TASK STATEMENT: Give the text of all the rows below as a JSON list of strings, with one string for each line and blank lines omitted.

TASK DATA:

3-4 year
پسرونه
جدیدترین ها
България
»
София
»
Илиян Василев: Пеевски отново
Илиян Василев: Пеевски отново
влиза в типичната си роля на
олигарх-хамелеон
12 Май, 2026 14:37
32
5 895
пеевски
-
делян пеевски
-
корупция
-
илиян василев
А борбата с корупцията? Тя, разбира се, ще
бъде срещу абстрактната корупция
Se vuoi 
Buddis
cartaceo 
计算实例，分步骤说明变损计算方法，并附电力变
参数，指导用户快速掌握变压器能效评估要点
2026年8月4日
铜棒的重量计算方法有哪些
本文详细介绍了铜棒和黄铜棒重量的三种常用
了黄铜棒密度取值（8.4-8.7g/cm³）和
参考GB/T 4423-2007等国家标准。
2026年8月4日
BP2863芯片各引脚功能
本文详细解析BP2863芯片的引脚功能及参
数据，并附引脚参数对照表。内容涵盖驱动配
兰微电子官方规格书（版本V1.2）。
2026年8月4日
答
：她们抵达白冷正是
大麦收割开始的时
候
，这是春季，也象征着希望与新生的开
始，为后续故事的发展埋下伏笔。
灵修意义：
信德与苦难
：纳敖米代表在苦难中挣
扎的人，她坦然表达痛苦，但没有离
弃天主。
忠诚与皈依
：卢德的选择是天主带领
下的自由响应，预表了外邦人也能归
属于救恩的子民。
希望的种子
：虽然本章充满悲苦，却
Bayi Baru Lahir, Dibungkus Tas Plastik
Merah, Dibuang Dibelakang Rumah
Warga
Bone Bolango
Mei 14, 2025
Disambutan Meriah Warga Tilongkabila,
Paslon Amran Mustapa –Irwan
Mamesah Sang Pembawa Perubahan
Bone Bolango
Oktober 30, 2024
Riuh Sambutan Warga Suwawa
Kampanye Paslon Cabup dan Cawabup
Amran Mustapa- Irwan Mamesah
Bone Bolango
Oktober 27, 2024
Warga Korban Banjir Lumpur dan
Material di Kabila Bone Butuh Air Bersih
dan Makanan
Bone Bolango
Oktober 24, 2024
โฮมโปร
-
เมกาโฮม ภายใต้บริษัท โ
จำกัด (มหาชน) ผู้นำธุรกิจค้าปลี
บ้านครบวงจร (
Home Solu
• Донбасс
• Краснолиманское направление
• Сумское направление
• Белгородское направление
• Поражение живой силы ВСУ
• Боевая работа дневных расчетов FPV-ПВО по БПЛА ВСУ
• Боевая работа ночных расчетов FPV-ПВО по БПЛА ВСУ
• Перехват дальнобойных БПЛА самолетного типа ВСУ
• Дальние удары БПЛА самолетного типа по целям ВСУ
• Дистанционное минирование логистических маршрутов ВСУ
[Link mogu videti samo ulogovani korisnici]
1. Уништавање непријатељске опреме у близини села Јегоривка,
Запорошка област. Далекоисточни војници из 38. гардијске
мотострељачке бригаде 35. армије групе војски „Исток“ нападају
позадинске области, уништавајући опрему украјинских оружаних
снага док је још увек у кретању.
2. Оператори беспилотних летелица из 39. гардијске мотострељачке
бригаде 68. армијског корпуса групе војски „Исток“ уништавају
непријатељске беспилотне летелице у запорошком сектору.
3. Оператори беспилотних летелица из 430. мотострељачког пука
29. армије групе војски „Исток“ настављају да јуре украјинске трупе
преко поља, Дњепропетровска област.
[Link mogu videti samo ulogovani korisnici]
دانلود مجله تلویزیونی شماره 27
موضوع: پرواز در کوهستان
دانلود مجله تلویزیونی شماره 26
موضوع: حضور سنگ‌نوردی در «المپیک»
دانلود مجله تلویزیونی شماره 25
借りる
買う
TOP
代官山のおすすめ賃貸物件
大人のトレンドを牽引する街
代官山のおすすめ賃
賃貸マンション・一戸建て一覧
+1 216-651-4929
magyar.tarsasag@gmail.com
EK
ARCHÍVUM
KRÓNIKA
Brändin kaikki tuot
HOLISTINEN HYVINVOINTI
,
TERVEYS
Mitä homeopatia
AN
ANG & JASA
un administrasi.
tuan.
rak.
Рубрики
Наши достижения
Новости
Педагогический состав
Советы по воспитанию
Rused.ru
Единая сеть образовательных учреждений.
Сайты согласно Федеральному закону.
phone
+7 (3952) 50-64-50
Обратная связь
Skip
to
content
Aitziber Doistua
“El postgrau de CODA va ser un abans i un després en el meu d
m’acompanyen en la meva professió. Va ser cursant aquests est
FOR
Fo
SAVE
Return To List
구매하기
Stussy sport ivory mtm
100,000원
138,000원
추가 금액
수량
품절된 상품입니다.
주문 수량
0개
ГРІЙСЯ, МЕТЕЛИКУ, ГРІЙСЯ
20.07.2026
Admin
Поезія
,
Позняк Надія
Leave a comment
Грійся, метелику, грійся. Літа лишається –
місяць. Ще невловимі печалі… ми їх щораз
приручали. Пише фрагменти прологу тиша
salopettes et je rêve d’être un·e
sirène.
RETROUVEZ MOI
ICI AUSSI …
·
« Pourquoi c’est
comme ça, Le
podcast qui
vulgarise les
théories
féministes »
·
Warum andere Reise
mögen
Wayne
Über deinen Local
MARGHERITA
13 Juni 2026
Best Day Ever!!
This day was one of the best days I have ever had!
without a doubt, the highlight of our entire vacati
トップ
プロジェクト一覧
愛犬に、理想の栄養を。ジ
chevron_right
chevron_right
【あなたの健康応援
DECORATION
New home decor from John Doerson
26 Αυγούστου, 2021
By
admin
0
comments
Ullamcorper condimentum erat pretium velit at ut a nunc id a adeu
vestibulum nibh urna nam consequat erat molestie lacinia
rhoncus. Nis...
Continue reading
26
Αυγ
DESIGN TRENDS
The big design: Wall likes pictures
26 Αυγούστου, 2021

EXERCISE RESPONSE:
[
  "3-4 year",
  "پسرونه",
  "جدیدترین ها",
  "България",
  "»",
  "София",
  "»",
  "Илиян Василев: Пеевски отново",
  "Илиян Василев: Пеевски отново",
  "влиза в типичната си роля на",
  "олигарх-хамелеон",
  "12 Май, 2026 14:37",
  "32",
  "5 895",
  "пеевски",
  "-",
  "делян пеевски",
  "-",
  "корупция",
  "-",
  "илиян василев",
  "А борбата с корупцията? Тя, разбира се, ще",
  "бъде срещу абстрактната корупция",
  "Se vuoi ",
  "Buddis",
  "cartaceo ",
  "计算实例，分步骤说明变损计算方法，并附电力变",
  "参数，指导用户快速掌握变压器能效评估要点",
  "2026年8月4日",
  "铜棒的重量计算方法有哪些",
  "本文详细介绍了铜棒和黄铜棒重量的三种常用",
  "了黄铜棒密度取值（8.4-8.7g/cm³）和",
  "参考GB/T 4423-2007等国家标准。",
  "2026年8月4日",
  "BP2863芯片各引脚功能",
  "本文详细解析BP2863芯片的引脚功能及参",
  "数据，并附引脚参数对照表。内容涵盖驱动配",
  "兰微电子官方规格书（版本V1.2）。",
  "2026年8月4日",
  "答",
  "：她们抵达白冷正是",
  "大麦收割开始的时",
  "候",
  "，这是春季，也象征着希望与新生的开",
  "始，为后续故事的发展埋下伏笔。",
  "灵修意义：",
  "信德与苦难",
  "：纳敖米代表在苦难中挣",
  "扎的人，她坦然表达痛苦，但没有离",
  "弃天主。",
  "忠诚与皈依",
  "：卢德的选择是天主带领",
  "下的自由响应，预表了外邦人也能归",
  "属于救恩的子民。",
  "希望的种子",
  "：虽然本章充满悲苦，却",
  "Bayi Baru Lahir, Dibungkus Tas Plastik",
  "Merah, Dibuang Dibelakang Rumah",
  "Warga",
  "Bone Bolango",
  "Mei 14, 2025",
  "Disambutan Meriah Warga Tilongkabila,",
  "Paslon Amran Mustapa –Irwan",
  "Mamesah Sang Pembawa Perubahan",
  "Bone Bolango",
  "Oktober 30, 2024",
  "Riuh Sambutan Warga Suwawa",
  "Kampanye Paslon Cabup dan Cawabup",
  "Amran Mustapa- Irwan Mamesah",
  "Bone Bolango",
  "Oktober 27, 2024",
  "Warga Korban Banjir Lumpur dan",
  "Material di Kabila Bone Butuh Air Bersih",
  "dan Makanan",
  "Bone Bolango",
  "Oktober 24, 2024",
  "โฮมโปร",
  "-",
  "เมกาโฮม ภายใต้บริษัท โ",
  "จำกัด (มหาชน) ผู้นำธุรกิจค้าปลี",
  "บ้านครบวงจร (",
  "Home Solu",
  "• Донбасс",
  "• Краснолиманское направление",
  "• Сумское направление",
  "• Белгородское направление",
  "• Поражение живой силы ВСУ",
  "• Боевая работа дневных расчетов FPV-ПВО по БПЛА ВСУ",
  "• Боевая работа ночных расчетов FPV-ПВО по БПЛА ВСУ",
  "• Перехват дальнобойных БПЛА самолетного типа ВСУ",
  "• Дальние удары БПЛА самолетного типа по целям ВСУ",
  "• Дистанционное минирование логистических маршрутов ВСУ",
  "[Link mogu videti samo ulogovani korisnici]",
  "1. Уништавање непријатељске опреме у близини села Јегоривка,",
  "Запорошка област. Далекоисточни војници из 38. гардијске",
  "мотострељачке бригаде 35. армије групе војски „Исток“ нападају",
  "позадинске области, уништавајући опрему украјинских оружаних",
  "снага док је још увек у кретању.",
  "2. Оператори беспилотних летелица из 39. гардијске мотострељачке",
  "бригаде 68. армијског корпуса групе војски „Исток“ уништавају",
  "непријатељске беспилотне летелице у запорошком сектору.",
  "3. Оператори беспилотних летелица из 430. мотострељачког пука",
  "29. армије групе војски „Исток“ настављају да јуре украјинске трупе",
  "преко поља, Дњепропетровска област.",
  "[Link mogu videti samo ulogovani korisnici]",
  "دانلود مجله تلویزیونی شماره 27",
  "موضوع: پرواز در کوهستان",
  "دانلود مجله تلویزیونی شماره 26",
  "موضوع: حضور سنگ‌نوردی در «المپیک»",
  "دانلود مجله تلویزیونی شماره 25",
  "借りる",
  "買う",
  "TOP",
  "代官山のおすすめ賃貸物件",
  "大人のトレンドを牽引する街",
  "代官山のおすすめ賃",
  "賃貸マンション・一戸建て一覧",
  "+1 216-651-4929",
  "magyar.tarsasag@gmail.com",
  "EK",
  "ARCHÍVUM",
  "KRÓNIKA",
  "Brändin kaikki tuot",
  "HOLISTINEN HYVINVOINTI",
  ",",
  "TERVEYS",
  "Mitä homeopatia",
  "AN",
  "ANG & JASA",
  "un administrasi.",
  "tuan.",
  "rak.",
  "Рубрики",
  "Наши достижения",
  "Новости",
  "Педагогический состав",
  "Советы по воспитанию",
  "Rused.ru",
  "Единая сеть образовательных учреждений.",
  "Сайты согласно Федеральному закону.",
  "phone",
  "+7 (3952) 50-64-50",
  "Обратная связь",
  "Skip",
  "to",
  "content",
  "Aitziber Doistua",
  "“El postgrau de CODA va ser un abans i un després en el meu d",
  "m’acompanyen en la meva professió. Va ser cursant aquests est",
  "FOR",
  "Fo",
  "SAVE",
  "Return To List",
  "구매하기",
  "Stussy sport ivory mtm",
  "100,000원",
  "138,000원",
  "추가 금액",
  "수량",
  "품절된 상품입니다.",
  "주문 수량",
  "0개",
  "ГРІЙСЯ, МЕТЕЛИКУ, ГРІЙСЯ",
  "20.07.2026",
  "Admin",
  "Поезія",
  ",",
  "Позняк Надія",
  "Leave a comment",
  "Грійся, метелику, грійся. Літа лишається –",
  "місяць. Ще невловимі печалі… ми їх щораз",
  "приручали. Пише фрагменти прологу тиша",
  "salopettes et je rêve d’être un·e",
  "sirène.",
  "RETROUVEZ MOI",
  "ICI AUSSI …",
  "·",
  "« Pourquoi c’est",
  "comme ça, Le",
  "podcast qui",
  "vulgarise les",
  "théories",
  "féministes »",
  "·",
  "Warum andere Reise",
  "mögen",
  "Wayne",
  "Über deinen Local",
  "MARGHERITA",
  "13 Juni 2026",
  "Best Day Ever!!",
  "This day was one of the best days I have ever had!",
  "without a doubt, the highlight of our entire vacati",
  "トップ",
  "プロジェクト一覧",
  "愛犬に、理想の栄養を。ジ",
  "chevron_right",
  "chevron_right",
  "【あなたの健康応援",
  "DECORATION",
  "New home decor from John Doerson",
  "26 Αυγούστου, 2021",
  "By",
  "admin",
  "0",
  "comments",
  "Ullamcorper condimentum erat pretium velit at ut a nunc id a adeu",
  "vestibulum nibh urna nam consequat erat molestie lacinia",
  "rhoncus. Nis...",
  "Continue reading",
  "26",
  "Αυγ",
  "DESIGN TRENDS",
  "The big design: Wall likes pictures",
  "26 Αυγούστου, 2021"
]